Closed paulyashna closed 4 years ago
A few things:
if you have a daFrame
object, that means your versions of CATALYST
(and probably diffcyt
) are a bit old. To better capitalize on Bioconductor infrastructure, daFrame
objects were removed as of BioC 3.10 release (October 2019).
My "condition" field of daframe object has 4 conditions; out of which 3 conditions are several kinds of tumors and the last condition is control. I built a contrast (0,0,0,1); for differential analysis between all tumor combined and the control. .. to me, it doesn't seem like that contrast would test all tumors versus control. Wouldn't it need to be something like (-1/3,-1/3,-1/3,1) to test that?
If it were me, I would make a design matrix with model.matrix(0+condition)
and then call testDA_voom()
/testDA_edgeR()
multiple times, once for each contrast of interest.
If you are doing only differential abundance analysis, then it may be easiest to output the count table and put it directly into edgeR
/limma
(or whatever tool your prefer), where running multiple contrasts simultaneously can be easily done.
I have the following doubt over diffcyt() contrasts.
I have a daframe object from CATALYST; which I now want to input for differential abundance analysis. My "condition" field of daframe object has 4 conditions; out of which 3 conditions are several kinds of tumors and the last condition is control. I built a contrast (0,0,0,1); for differential analysis between all tumor combined and the control. However now I want a contrast between a particular tumor type and all the controls. I am aware each coefficient in the contrast should correspond to one of the condition; but I am not sure how to mention the particular contrast i want.
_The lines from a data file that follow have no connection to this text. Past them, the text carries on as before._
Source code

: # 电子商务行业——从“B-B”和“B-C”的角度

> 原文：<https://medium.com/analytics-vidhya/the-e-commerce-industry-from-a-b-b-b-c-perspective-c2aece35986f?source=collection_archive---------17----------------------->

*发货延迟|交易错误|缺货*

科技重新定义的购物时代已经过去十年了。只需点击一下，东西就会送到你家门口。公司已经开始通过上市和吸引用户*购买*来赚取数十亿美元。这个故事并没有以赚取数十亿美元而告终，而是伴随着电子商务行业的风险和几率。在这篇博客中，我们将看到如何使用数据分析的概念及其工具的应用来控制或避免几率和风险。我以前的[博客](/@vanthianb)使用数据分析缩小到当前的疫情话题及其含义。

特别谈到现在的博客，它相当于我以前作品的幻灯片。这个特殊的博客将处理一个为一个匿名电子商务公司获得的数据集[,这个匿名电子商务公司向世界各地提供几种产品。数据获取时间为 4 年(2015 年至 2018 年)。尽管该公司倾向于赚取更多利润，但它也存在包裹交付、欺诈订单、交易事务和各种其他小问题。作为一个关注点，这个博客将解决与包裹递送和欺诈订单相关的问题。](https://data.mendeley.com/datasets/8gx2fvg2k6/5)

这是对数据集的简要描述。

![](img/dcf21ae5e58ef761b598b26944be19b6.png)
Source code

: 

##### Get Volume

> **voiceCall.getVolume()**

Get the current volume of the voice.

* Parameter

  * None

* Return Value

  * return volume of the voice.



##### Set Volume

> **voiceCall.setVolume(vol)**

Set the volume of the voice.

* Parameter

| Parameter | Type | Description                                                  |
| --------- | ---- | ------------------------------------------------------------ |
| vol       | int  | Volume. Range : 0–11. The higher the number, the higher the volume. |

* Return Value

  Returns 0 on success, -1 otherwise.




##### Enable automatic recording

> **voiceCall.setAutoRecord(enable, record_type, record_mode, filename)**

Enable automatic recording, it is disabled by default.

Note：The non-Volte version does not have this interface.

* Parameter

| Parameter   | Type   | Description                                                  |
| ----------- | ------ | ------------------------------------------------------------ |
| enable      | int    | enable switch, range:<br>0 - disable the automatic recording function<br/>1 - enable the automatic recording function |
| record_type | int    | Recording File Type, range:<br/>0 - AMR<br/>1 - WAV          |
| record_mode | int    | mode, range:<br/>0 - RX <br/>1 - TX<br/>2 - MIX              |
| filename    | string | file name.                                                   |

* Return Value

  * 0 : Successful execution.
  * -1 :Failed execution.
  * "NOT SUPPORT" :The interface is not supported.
Since, diffcyt internally includes edgeR and limma steps I could individually for each cell population do the usual limma steps:
**design <- model.matrix(~condition) fit <- lmFit(eset, design) fit2 <- eBayes(fit) de_genes <- topTable(fit2)
edgeR set of commands
exprDesign <- model.matrix(~condition) propData <- DGEList(count_table, lib.size = colSums(count_table)) # BE VERY CAREFUL ABOUT YOUR lib.size parameter, this is the number of cells you collected. If you perform a hierarchical clustering (i.e. Citrus), your lib.size is not the sum of your columns.
fit <- estimateDisp(propData, design) # this is the first deviation from limma, estimating dispersion based on your design help accounts for the variability in cell counting fit <- glmQLFit(fit, design, robust=TRUE) # this is analogous to the lmFit step above...**
But is there a way I could do this with diffcyt?
Thanks for your time. I will be grateful if you could comment on this.